相棒のリロイ・ロイロードという青年は、魔術や魔法に精通している。だがその特性や性格を知られるよりも先に、人々が注目するのはその容姿だった。
金糸の髪に、緑青色の瞳も目を惹くが、それ以上に顔の作りがおかしい。眉や目の形がスッとしていたり、鼻筋が通っていたりは勿論なのだが、それらのバランスが整いすぎている。何も言わずに立っていたら確かに絵の中から出てきた聖人や、どこかに存在しているといわれる「エルフ」という種族ではないかと錯覚を覚えるのも頷けるというものなのだが、相棒の普段の行動を見ているクルーガーとしては、その美貌はもはや評価に値しないものとなっていた。
その美貌の人が振り返り
「クルー、ちょっとこれ」
と指輪を持って小走りに駆け寄ってくる。小さな指輪を無言で手渡され、クルーガーは目を閉じて指輪に顔を近づけた。
「……あの、お連れさん、なにしてるんですか?」
手のひらにのせた指輪に顔を近づけたまま動かないクルーガーを見て、リロイの背後から妻の方が控えめな声で問いかける。リロイは相棒の集中を欠かないよう、彼から顔を背けて小さな声で答えた。
「においを嗅いでいます」
「え! やだ……!」
「すみません、語弊がありましたね。指輪についたにおいというわけではありませんよ」
確かに長身巨躯の男が、先ほどまで身に着けていた物のにおいを嗅いでいるといったら変態にしか思えない。

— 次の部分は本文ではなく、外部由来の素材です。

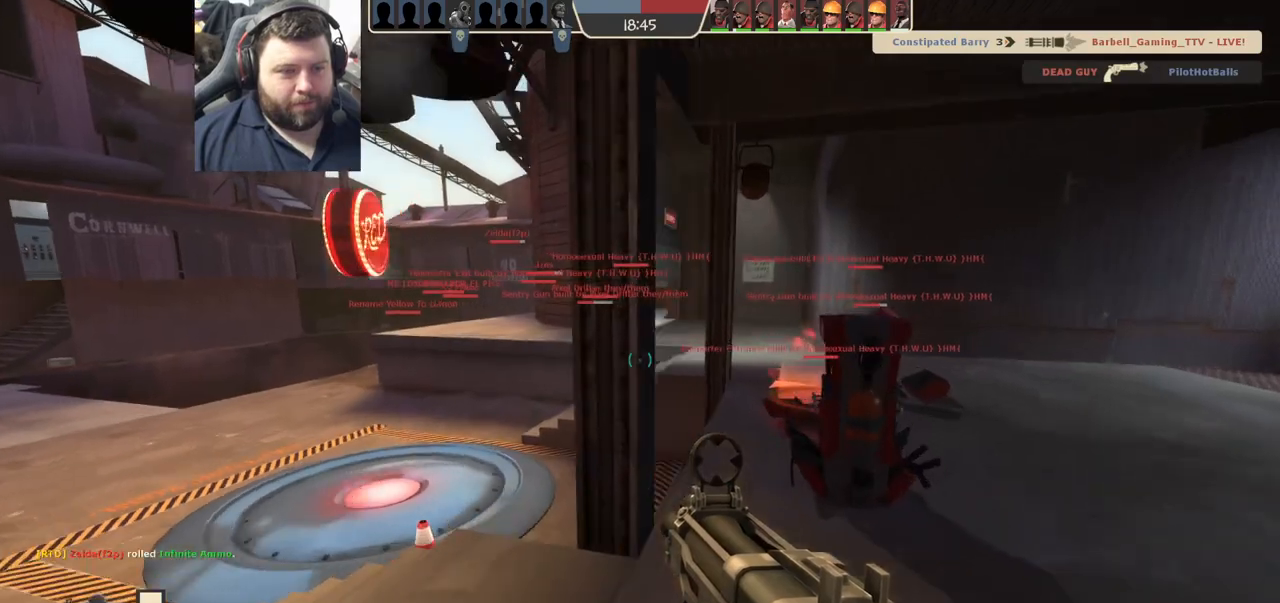
{"dt_ms": 500, "buttons": [], "left_stick": "up-right", "right_stick": "left", "events": [[467, "right_stick", "left"]]}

「彼の鼻はとても良くて、その成分までも嗅ぎ分けることが出来るのですよ。魔導具には特有の材料が使われています。その成分を嗅ぎ分けることによって、何が原因で今回のような暴発を起こしたのか、探るためのきっかけを掴むことができるのです」
「……暴発?」
リロイの言葉に、妻は不審そうに聞き返した。更に顔が白くなった彼女に、リロイは通称「天使の笑顔」で微笑みかけた。
「そう、暴発です」
だがこれで分かった。
やはり、偶然ではなかったか。
「リロイ」
相棒の声にリロイは振り返った。クルーガーはいつもと同じ不愛想な表情のまま呟く。
「ヤシㇲとヤンメーラの臭いだ」
「なるほどなるほど……それじゃ一度確認しないとな」
「あの……確認とはなにを?」
二人のやり取りに今度は夫の方が不安そうな声をだす。リロイは変わらぬ笑顔のままで彼に向き直った。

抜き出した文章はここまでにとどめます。